--- WORK REQUIRED ---
Nothing but the pictures is dropped; write out all the remaining data below exactly.

--- INFORMATION PROVIDED ---

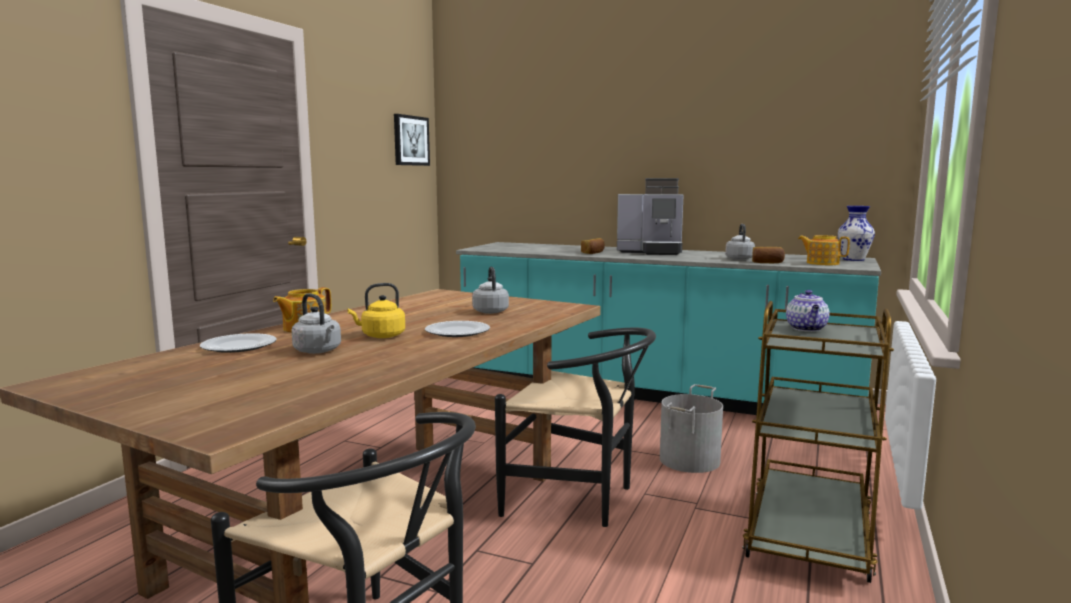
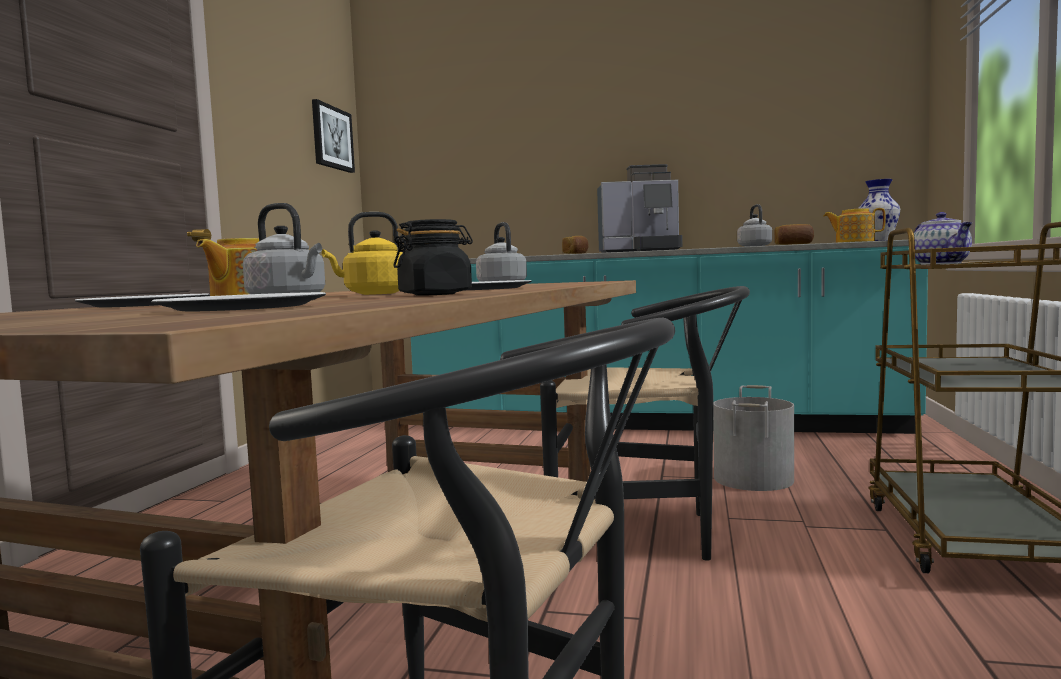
camera: 10 degrees left, 5 degrees down
(273, 385) = (241, 308): none -> plate
(402, 356) = (435, 294): none -> black jar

--- RESPONSE TO THIS EXERCISE ---
camera: 10 degrees left, 5 degrees down
(273, 385) = (241, 308): none -> plate
(402, 356) = (435, 294): none -> black jar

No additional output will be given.